We are excited to announce a recent publication by our group in Journal Name (ScienceDirect), titled “Distributed Fiber Optic Sensing for in‑well hydraulic fracture monitoring”. This study showcases the use of distributed fiber‑optic sensing (DFOS) technology to improve the real-time monitoring and characterization of hydraulic fractures within horizontal wells in unconventional reservoirs.
Highlights of the study include:
- Real-world deployment of fiber‑optic cables along the wellbore, enabling continuous, high‑resolution detection of temperature and strain.

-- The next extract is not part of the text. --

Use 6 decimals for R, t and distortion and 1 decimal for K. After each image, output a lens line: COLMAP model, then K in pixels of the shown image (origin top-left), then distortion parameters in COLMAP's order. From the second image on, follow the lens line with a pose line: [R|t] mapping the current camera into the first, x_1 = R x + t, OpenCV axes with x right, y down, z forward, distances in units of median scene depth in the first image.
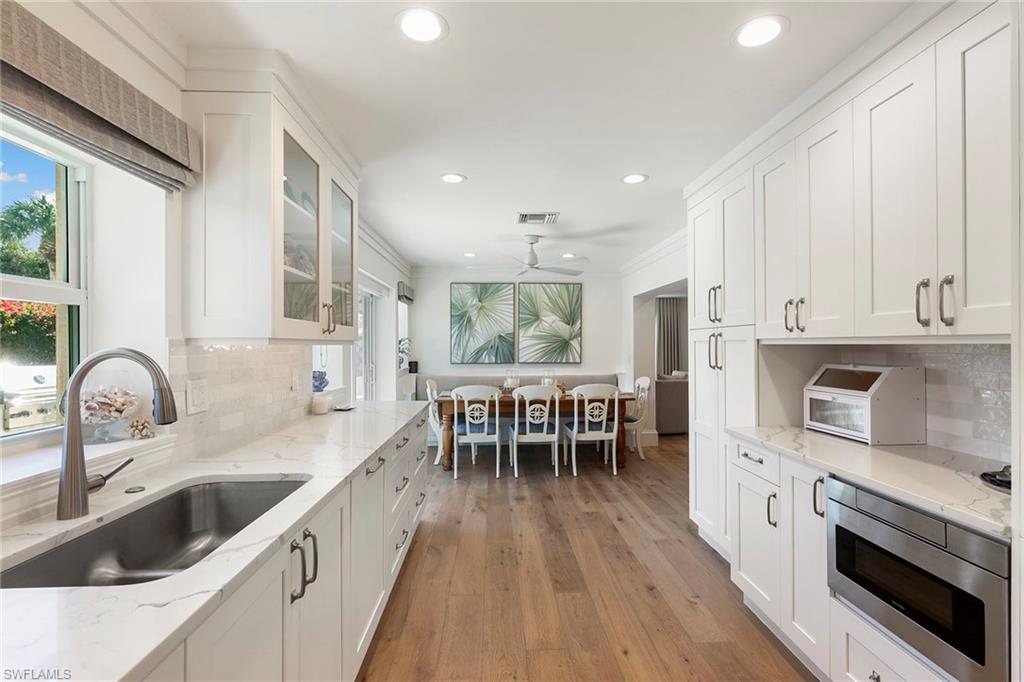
lens RADIAL K [[482.3, 0, 512.0], [0, 482.3, 341.0], [0, 0, 1]] dist [-0.000786, -0.000044]
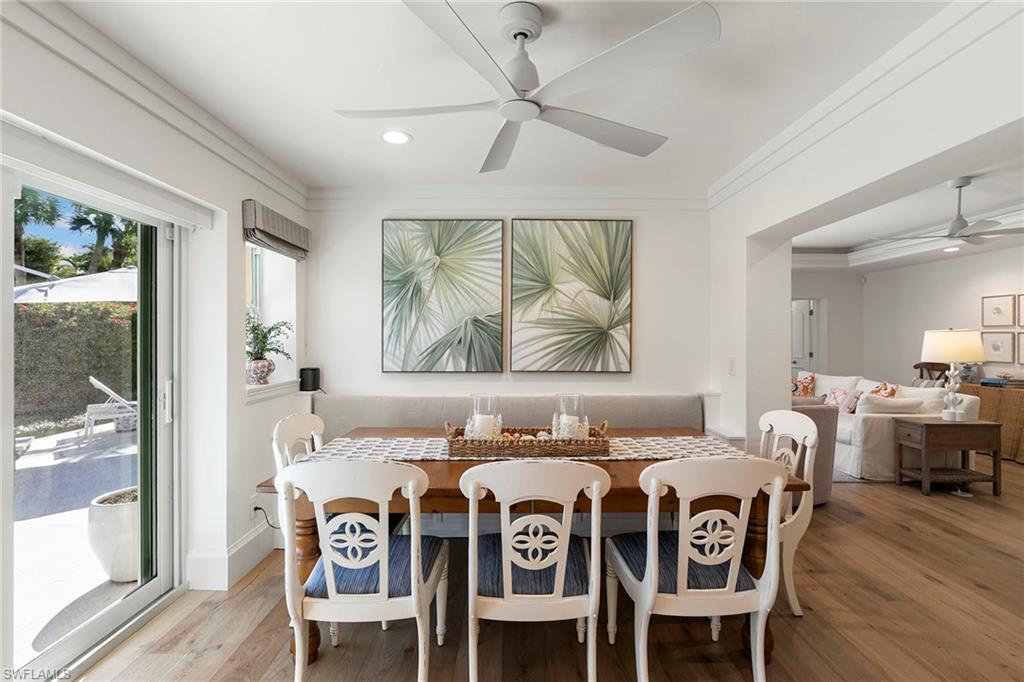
lens RADIAL K [[482.3, 0, 512.0], [0, 482.3, 341.0], [0, 0, 1]] dist [-0.000786, -0.000044]
pose [[0.999233, 0.003122, -0.039032, 0.034915], [-0.002692, 0.999935, 0.011063, 0.006209], [0.039064, -0.010950, 0.999177, 0.478783]]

- Real-time fracture mapping, allowing identification of fracture initiation points, propagation paths, and closure behavior during stimulation.
- Enhanced reservoir insight, including fracture height growth, fracture footprint, and completion effectiveness—crucial for optimizing well performance and reducing environmental impact.
- Validation with conventional methods, showing that DFOS complements or surpasses standard microseismic and pressure-based monitoring for comprehensive fracture assessment.
By integrating DFOS into field operations, this work advances our ability to monitor subsurface processes live and at scale. It demonstrates how emerging sensing technologies—led by researchers including Zhichao Zhang and Professor Kenichi Soga—can transform hydraulic fracturing design, reduce uncertainty, and support safer, more efficient energy extraction.